Text provided ::

Despite Corridor’s E&P focus on the Hiram Brook tight gas sands, the deeper Frederick Brook Shale has always been on the company’s radar screen – that’s according to AAPG member Tom Martel, Corridor’s chief geologist. However, during the late 1990s, horizontal drilling and multi-stage fracturing technology didn’t exist, Martel explained, nor did the industry believe that shales were capable of production.
Corridor, however, continued to evaluate the Frederick Brook Shale.
One commonly held geological belief – based on outcrop data – was that the Frederick Brook Shale was 200 meters thick. In 1998, however, Corridor rewrote the geological atlas for New Brunswick, when it drilled the Will de Mille H-59 well and penetrated 500 meters of the Frederick Brook Member, an inter-bedded package of kerogenous shale, silty shale and tight gas sands. Martel knew they had a “lively shale” when the Frederick Brook section generated gas shows and strong flares while drilling with air.
Determined to drill and evaluate the entire Frederick Brook Shale section, Corridor’s next attempt, the McCully F-58 well, penetrated more than 900 meters of the Frederick Brook Shale – but the well didn’t penetrate the entire section, and at 3,700 meters drilling depth, the well was suspended because the double drilling rig was constrained by horsepower.
“We were fighting gas all the way … with 1,120 weight mud, and there was gas in the shale and a significant flare,” Martel said. “Now that was exciting!”
Upgrading to a triple rig, Corridor drilled the McCully E-67 well, finally penetrating the entire Frederick Brook Shale – all 1,164 meters of it – and reaching total depth in the Horton red beds below.
In 2008, Corridor tested the lower zone in the Frederick Brook Shale in the McCully F-58 well, using a nine ton frac, which is small by today’s standards for shale gas completions. The zone came on production at 500 mcf per day, and today it produces 175 mcf per day.
Measuring just 15 kilometers across and 40 kilometers long, Martel compares the combined Sussex and Elgin strike-slip sub-basins to California’s Ventura Basin.
“When strike-slip basins open, they create very large holes that are deep but not very wide,” he said. “You have a highly concentrated packing of gas in a small geographical area.”
Yet despite the modest size, there’s a lot of gas in the Sussex and Elgin sub-basins.
Based upon a 2009 assessment of Corridor’s 10 vertical wells that have penetrated part or all of the Frederick Brook Shale, mapping from 2-D and 3-D seismic surveys, production tests and GLJ Petroleum Consultants, a Calgary-based independent reserve evaluator, assigned 67.3 Tcf of discovered resources to the Frederick Brook Shale. The GLJ report also assigned contingent resources to the Green Road G-41 area of the Elgin, ranging from 395 to 708 Bcf.
The GLJ report quotes a resource of 370 to 625 Bcf per square mile (upper and lower zones combined), which is based upon free gas-in-place, with no contribution from adsorbed gas within existing kerogen.
“In the shale gas world, I’m not aware of anything that comes remotely close to the Frederick Brook Shale, and that’s because of its thickness,” Martel said.
Less than four months after Apache Canada announced its entry into the Frederick Brook Shale play, Houston-based Southwestern Energy announced it was the successful bidder on exclusive licenses totaling 2.52 million acres in New Brunswick. The architect of the Fayetteville Shale play, Southwestern Energy will invest $49 million CAD of capital expenditures during the next three years, culminating with the drilling one well by 2012.

Instructions for the task :: Continue the Frederick Brook Shale article above, starting after its final sentence.

Provided material ::
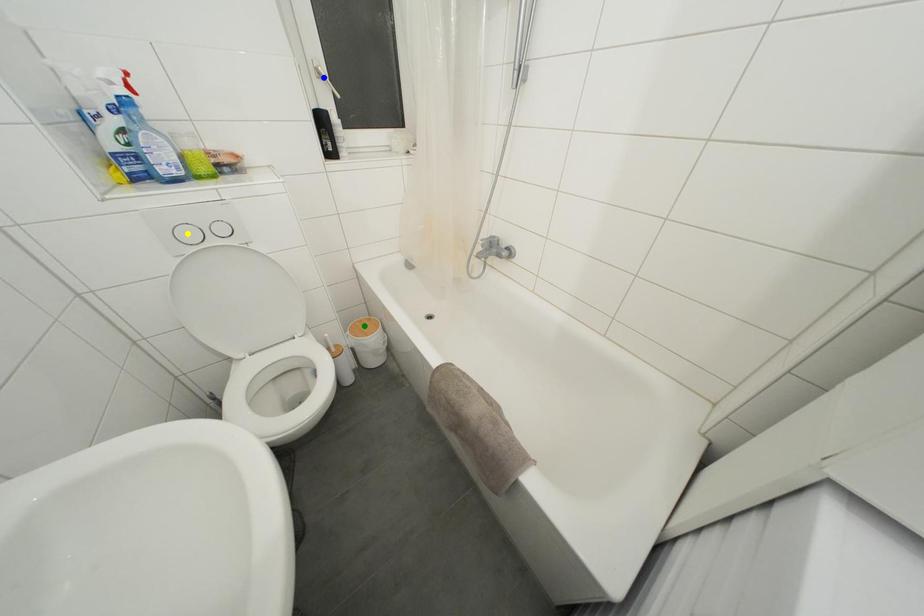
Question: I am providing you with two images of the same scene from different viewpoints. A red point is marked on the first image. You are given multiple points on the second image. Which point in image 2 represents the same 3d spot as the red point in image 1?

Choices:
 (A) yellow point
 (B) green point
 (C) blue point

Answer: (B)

Task response ::
“We (Apache and Southwestern) were both surprised, I think, with each other’s appearance in New Brunswick,” said AAPG member Randy Ponder, vice president of Southwestern Energy’s new venture group. “Our challenge is to be a first mover in an area, and to find large, contiguous blocks with opportunity.”
“It’s a natural extension to the expertise that we’ve gained in the Fayetteville and the Marcellus,” explained Ponder, a geologist. “The Frederick Brook Shale compares quite favorably to some of the shales that we’ve worked, including the Fayetteville, the Marcellus, and the Haynesville.
“In fact,” he added, “the Frederick Brook Shale’s TOCs are richer in places than any of those shales.”
Southwestern Energy’s acreage is situated north of the Corridor acreage, in an area that’s essentially unexplored. Before bidding, the company reviewed analogous sub-basins to the south and assembled all publicly available aeromagnetic data. It reprocessed these data, creating a depth-to-basement map that revealed the existence of several sub-basins beneath the Carboniferous cover at surface.
“We were rather surprised,” Ponder said of the discovery of these narrow, strike-slip sub-basins. “The more we tried to determine what else they could be, the more they looked legitimate.”
Southwestern Energy also compared the onshore interpretation to the offshore seismic data – the shales also exist in the offshore – obtaining a stronger regional structural interpretation.
Within four short months of obtaining the licenses, Southwestern Energy has flown an airborne magnetic and gradiometer survey, and is currently permitting a surface geochemistry sampling program to be conducted later this summer. All of these back-to-the-basics exploration tools will be integrated to further evaluate the new sub-basins, optimizing the positioning of a 1,000- to 1,300-kilometer 2-D seismic survey to be acquired next summer.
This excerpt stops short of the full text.